» Study text:
****************************************

# How old to check in?



## Wynfield (Jan 11, 2011)

Hi Everyone- I booked BCV thru RCI for my son and his friends as a graduation present, and it's my understanding that you can check into Disney hotels at 18, For RCI it says any guest checking in must be 21 years or older.. Will he have a problem checking in? Thanks!


----------



## DeniseM (Jan 11, 2011)

How old is he?  If he's under 21, he won't be able to check in on an RCI exchange.  Personally, I would not send teenage boys on an unsupervised trip.  You may know your son, but if his friends damage the unit, you will be 100% responsible.


----------



## northwoodsgal (Jan 11, 2011)

I called on Saturday to see at what age my daughter could use a timeshare in Europe by herself.  I was told that, as long as it's an RCI exchange, she would have to be 21 or older.  Younger siblings could join her, but at least one person has to be 21.  

I have to say I agree with Denise on having a group of boys there by themselves, no matter how well they behave at home.


----------



## siesta (Jan 11, 2011)

****************************************

» Extracted entries:
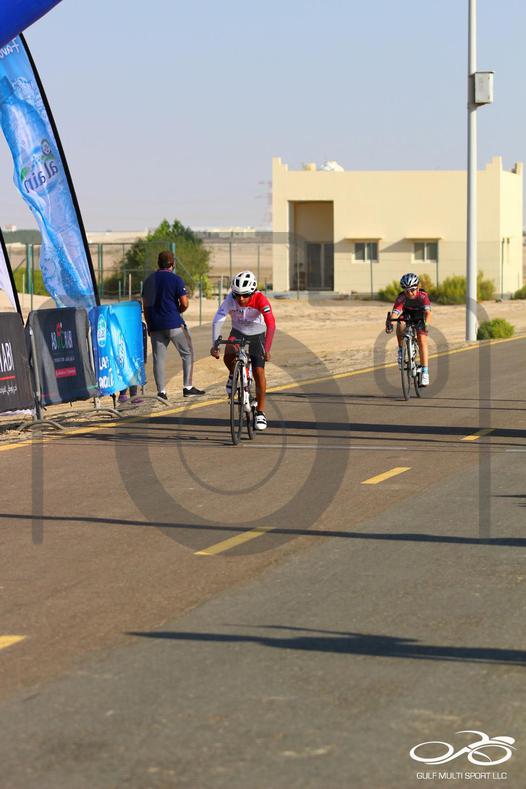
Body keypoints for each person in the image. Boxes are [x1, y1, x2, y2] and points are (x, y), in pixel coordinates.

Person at [210, 270, 275, 430]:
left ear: (252, 292)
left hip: (257, 333)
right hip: (238, 331)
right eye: (237, 295)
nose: (241, 299)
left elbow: (271, 324)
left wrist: (267, 349)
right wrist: (215, 345)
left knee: (259, 371)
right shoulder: (230, 299)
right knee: (228, 356)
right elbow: (218, 320)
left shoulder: (260, 298)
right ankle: (233, 374)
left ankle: (260, 412)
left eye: (245, 295)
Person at [142, 250, 205, 399]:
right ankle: (187, 387)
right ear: (173, 264)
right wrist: (178, 311)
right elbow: (184, 303)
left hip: (155, 326)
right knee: (188, 353)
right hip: (174, 324)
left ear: (158, 263)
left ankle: (161, 392)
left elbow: (145, 305)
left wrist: (150, 324)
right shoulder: (176, 279)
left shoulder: (149, 280)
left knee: (158, 359)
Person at [386, 272, 432, 385]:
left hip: (420, 316)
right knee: (400, 323)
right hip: (408, 315)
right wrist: (390, 323)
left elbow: (428, 313)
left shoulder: (423, 296)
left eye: (412, 290)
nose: (410, 293)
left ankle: (425, 372)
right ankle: (401, 350)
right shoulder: (401, 297)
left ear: (418, 287)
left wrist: (426, 324)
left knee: (422, 339)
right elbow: (395, 313)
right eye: (407, 291)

****************************************

» Activity list:
a – Answer these questions from the forum thread on check-in age:
(i) Through what did the first poster book the stay?
(ii) According to DeniseM, how much responsibility will the parent have if the son's friends damage the unit?
(iii) Where was the timeshare that northwoodsgal asked about for her daughter?
b – Decide whether each statement agrees with the forum thread on check-in age. Answer yes or no, and quote the deciding words.
(i) The first poster booked the stay as a graduation present.
(ii) Northwoodsgal was told that younger siblings could not join her daughter.
(iii) DeniseM says that someone under 21 can check in on an RCI exchange.
The lines have nothing to do with the forum thread.

» Exercise answers:
a –
(i) Through RCI.
(ii) 100% responsibility.
(iii) In Europe.

b –
(i) Yes: "as a graduation present"
(ii) No: "Younger siblings could join her"
(iii) No: "If he's under 21, he won't be able to check in on an RCI exchange."